*** Data supplied Section Begins ***

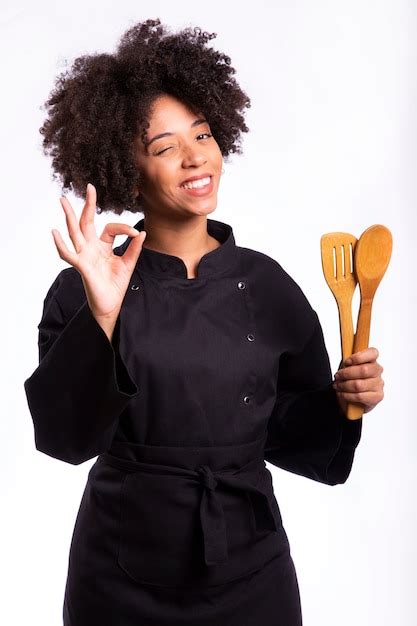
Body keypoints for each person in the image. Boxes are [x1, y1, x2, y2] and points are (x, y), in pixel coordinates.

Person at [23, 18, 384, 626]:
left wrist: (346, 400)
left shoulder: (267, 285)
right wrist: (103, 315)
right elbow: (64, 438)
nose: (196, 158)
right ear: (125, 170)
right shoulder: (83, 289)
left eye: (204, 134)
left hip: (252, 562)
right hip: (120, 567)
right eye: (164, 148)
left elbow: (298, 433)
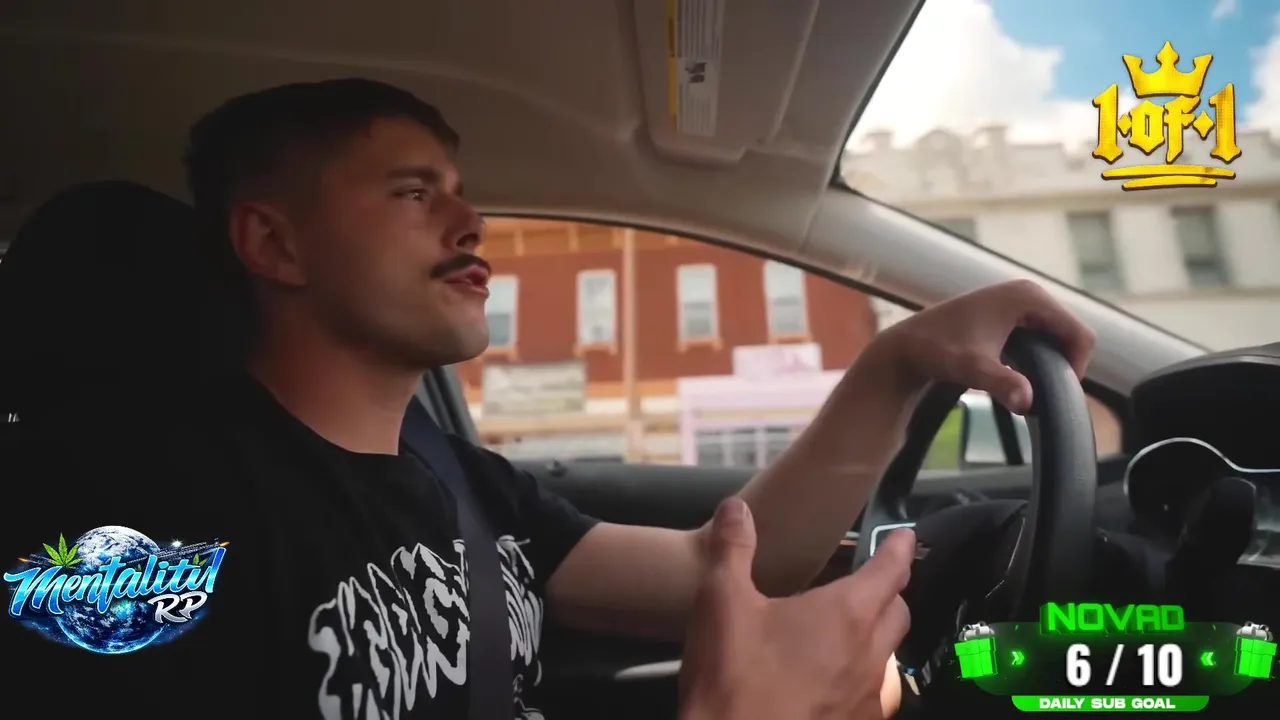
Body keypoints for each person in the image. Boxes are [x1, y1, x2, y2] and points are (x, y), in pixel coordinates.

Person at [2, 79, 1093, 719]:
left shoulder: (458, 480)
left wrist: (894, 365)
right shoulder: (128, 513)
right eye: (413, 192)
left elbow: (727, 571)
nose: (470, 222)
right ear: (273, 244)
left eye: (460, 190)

*** Data supplied Section Ends ***
*** Data supplied Section Begins ***

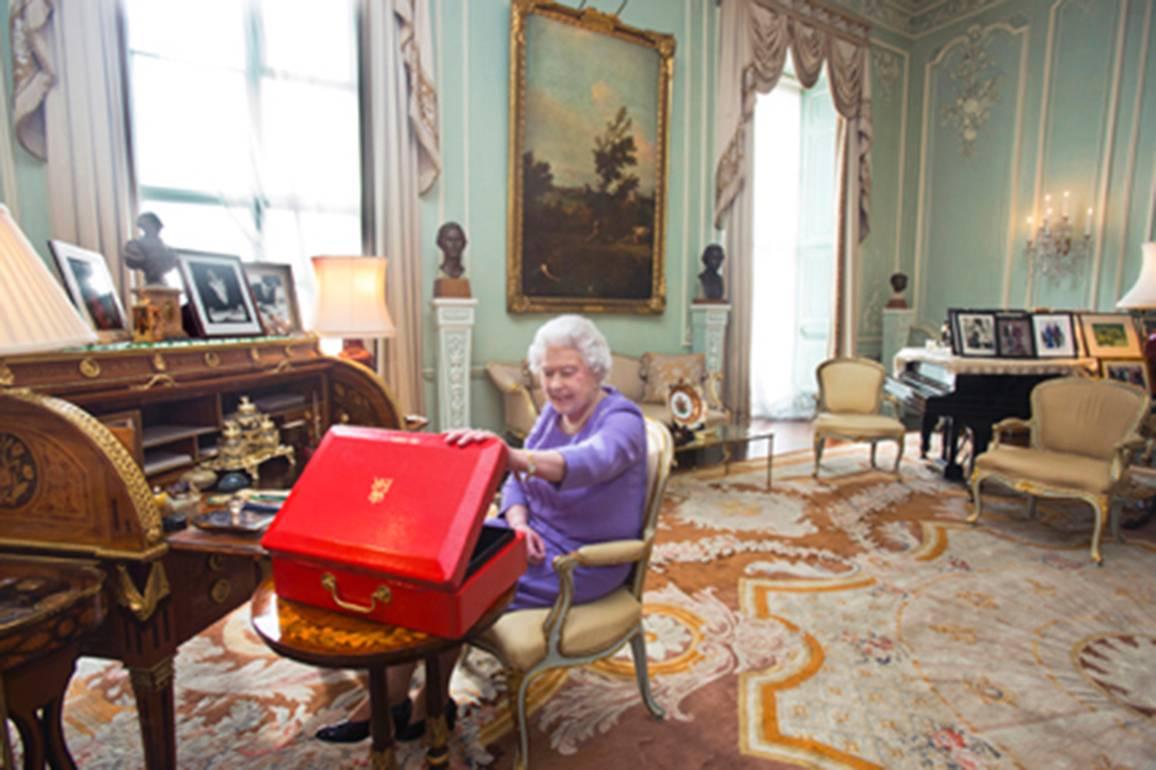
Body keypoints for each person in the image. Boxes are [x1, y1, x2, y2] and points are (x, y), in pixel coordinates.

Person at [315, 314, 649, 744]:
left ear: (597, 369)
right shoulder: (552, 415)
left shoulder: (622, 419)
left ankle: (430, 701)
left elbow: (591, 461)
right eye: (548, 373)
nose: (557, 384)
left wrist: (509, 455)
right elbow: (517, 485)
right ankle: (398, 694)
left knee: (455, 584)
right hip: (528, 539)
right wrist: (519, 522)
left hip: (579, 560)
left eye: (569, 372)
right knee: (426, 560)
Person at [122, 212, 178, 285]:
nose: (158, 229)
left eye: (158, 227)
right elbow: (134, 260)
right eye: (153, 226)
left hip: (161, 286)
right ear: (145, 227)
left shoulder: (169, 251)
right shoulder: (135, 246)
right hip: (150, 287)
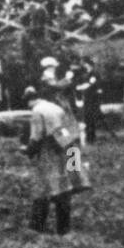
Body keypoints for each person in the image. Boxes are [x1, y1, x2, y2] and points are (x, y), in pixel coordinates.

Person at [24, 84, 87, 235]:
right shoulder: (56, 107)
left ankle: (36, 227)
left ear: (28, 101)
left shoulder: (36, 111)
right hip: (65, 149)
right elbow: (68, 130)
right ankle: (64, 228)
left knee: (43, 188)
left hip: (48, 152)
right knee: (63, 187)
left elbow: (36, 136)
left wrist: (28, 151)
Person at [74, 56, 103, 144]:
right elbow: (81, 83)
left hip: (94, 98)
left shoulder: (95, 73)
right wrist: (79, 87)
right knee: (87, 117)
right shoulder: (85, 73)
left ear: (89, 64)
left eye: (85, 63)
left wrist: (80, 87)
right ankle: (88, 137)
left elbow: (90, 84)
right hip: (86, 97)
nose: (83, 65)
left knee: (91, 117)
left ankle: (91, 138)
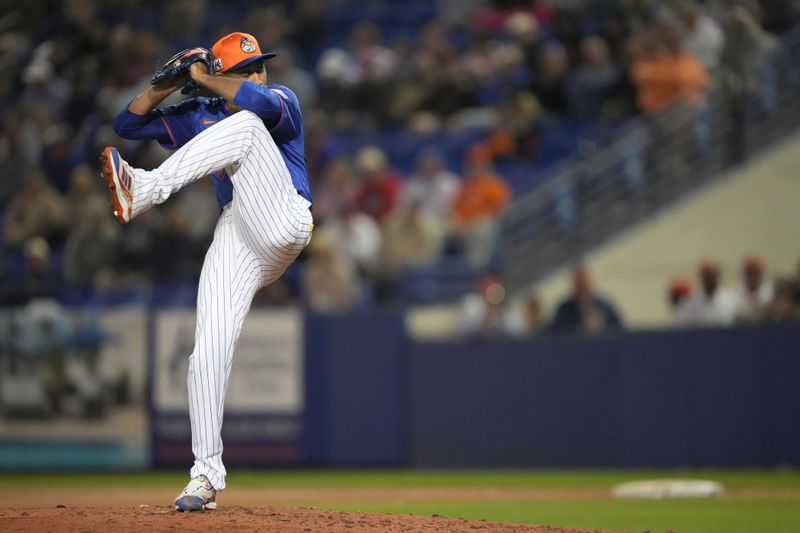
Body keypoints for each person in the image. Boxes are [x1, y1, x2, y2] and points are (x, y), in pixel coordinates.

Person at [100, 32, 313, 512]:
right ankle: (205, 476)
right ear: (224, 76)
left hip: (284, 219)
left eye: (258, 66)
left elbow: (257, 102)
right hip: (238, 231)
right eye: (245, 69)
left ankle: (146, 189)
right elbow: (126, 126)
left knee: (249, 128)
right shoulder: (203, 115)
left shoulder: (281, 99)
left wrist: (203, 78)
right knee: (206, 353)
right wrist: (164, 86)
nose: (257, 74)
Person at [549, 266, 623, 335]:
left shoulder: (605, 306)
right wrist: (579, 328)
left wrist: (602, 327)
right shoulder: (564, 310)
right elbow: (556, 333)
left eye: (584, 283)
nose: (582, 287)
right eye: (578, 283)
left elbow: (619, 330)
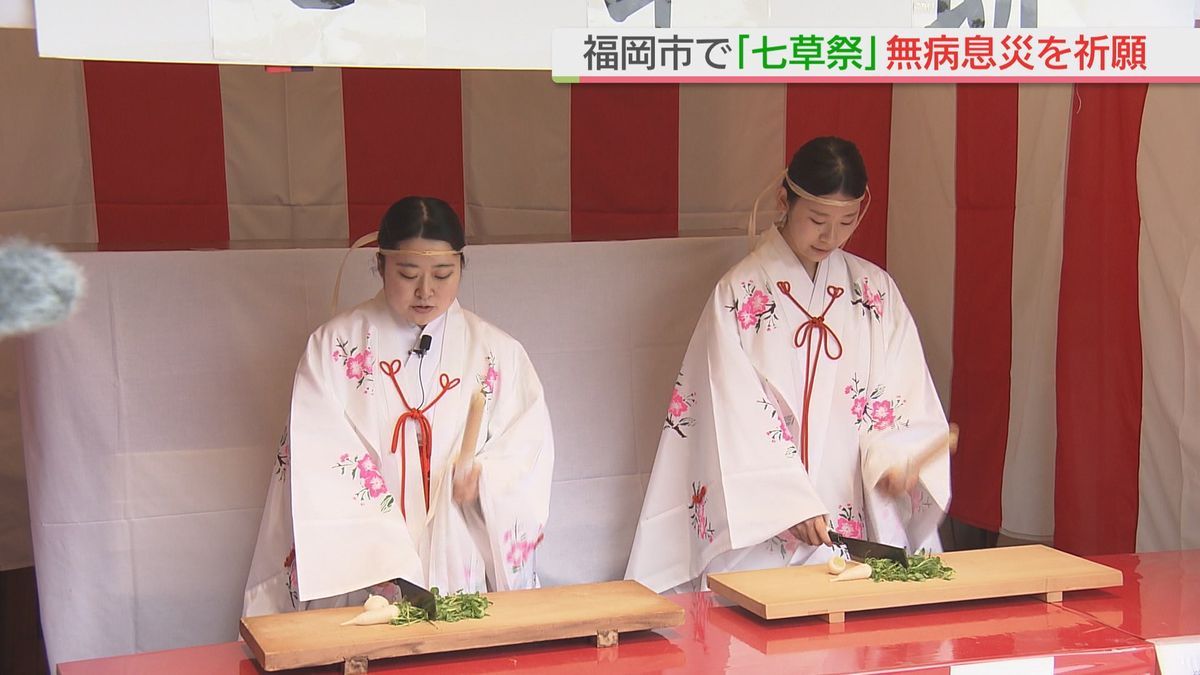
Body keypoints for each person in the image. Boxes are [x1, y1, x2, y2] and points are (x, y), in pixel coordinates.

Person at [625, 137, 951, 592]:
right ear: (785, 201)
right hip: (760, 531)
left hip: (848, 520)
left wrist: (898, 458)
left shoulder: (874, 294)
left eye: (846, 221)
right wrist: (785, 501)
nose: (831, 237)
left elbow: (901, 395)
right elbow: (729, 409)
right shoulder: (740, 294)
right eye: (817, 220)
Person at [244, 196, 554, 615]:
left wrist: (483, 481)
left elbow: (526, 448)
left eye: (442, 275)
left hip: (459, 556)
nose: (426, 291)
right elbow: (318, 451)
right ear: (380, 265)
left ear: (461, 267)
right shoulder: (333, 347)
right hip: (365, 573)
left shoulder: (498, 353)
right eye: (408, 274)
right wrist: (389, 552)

*** Data supplied Section Ends ***
*** Data supplied Section Begins ***

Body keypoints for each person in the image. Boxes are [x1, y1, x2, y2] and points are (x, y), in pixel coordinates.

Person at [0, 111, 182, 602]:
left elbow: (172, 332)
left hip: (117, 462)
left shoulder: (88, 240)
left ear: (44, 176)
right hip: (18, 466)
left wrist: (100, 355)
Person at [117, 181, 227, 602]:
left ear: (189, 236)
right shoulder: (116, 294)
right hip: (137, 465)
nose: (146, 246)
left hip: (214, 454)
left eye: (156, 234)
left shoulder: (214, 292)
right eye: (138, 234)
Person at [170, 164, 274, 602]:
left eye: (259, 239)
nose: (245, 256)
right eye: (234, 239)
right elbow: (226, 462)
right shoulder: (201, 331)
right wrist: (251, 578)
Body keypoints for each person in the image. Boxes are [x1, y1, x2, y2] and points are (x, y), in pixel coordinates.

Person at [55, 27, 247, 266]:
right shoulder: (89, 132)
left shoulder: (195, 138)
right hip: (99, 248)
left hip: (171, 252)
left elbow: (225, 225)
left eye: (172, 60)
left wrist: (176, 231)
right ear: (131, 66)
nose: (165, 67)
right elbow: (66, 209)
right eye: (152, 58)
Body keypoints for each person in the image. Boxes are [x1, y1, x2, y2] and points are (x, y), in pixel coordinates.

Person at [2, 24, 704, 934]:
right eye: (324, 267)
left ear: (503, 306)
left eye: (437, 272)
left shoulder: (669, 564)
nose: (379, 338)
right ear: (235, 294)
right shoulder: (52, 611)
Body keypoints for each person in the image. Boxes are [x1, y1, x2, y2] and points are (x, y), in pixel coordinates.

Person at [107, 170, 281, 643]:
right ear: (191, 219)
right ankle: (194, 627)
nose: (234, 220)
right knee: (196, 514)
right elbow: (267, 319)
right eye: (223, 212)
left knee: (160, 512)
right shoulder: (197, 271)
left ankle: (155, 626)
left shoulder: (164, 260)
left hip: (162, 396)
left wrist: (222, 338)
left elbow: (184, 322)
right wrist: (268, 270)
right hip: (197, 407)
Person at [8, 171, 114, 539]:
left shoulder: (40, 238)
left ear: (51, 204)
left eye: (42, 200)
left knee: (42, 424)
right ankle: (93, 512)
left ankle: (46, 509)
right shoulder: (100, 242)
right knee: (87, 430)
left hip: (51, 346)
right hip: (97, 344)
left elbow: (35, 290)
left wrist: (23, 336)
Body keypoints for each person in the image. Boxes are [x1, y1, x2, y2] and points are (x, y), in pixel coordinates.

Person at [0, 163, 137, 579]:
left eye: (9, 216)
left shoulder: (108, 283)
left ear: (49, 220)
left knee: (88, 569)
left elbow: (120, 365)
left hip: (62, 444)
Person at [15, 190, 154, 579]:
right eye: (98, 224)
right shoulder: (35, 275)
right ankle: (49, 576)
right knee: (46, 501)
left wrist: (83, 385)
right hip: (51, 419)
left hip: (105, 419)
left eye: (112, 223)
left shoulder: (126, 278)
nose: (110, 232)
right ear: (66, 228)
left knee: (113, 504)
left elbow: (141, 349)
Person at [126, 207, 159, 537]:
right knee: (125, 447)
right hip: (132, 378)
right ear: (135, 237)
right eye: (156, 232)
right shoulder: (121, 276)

*** Data supplied Section Ends ***

Pictures aside, return exactly the lines from the data above, starting at the line that has "right elbow: (68, 130)" and ending at the line that has "right eye: (245, 69)", both included.

Solution for this exercise:
right elbow: (68, 130)
right ankle: (64, 228)
left knee: (43, 188)
left hip: (48, 152)
right knee: (63, 187)
left elbow: (36, 136)
left wrist: (28, 151)
Person at [74, 56, 103, 144]:
right elbow: (81, 83)
left hip: (94, 98)
left shoulder: (95, 73)
right wrist: (79, 87)
right knee: (87, 117)
right shoulder: (85, 73)
left ear: (89, 64)
left eye: (85, 63)
left wrist: (80, 87)
right ankle: (88, 137)
left elbow: (90, 84)
right hip: (86, 97)
nose: (83, 65)
left knee: (91, 117)
left ankle: (91, 138)
Body keypoints for each person in the image. Boxes are [x1, y1, x2, y2] and points are (x, y), in pixel coordinates.

Person at [100, 32, 313, 512]:
right ankle: (205, 476)
right ear: (224, 76)
left hip: (284, 219)
left eye: (258, 66)
left elbow: (257, 102)
right hip: (238, 231)
right eye: (245, 69)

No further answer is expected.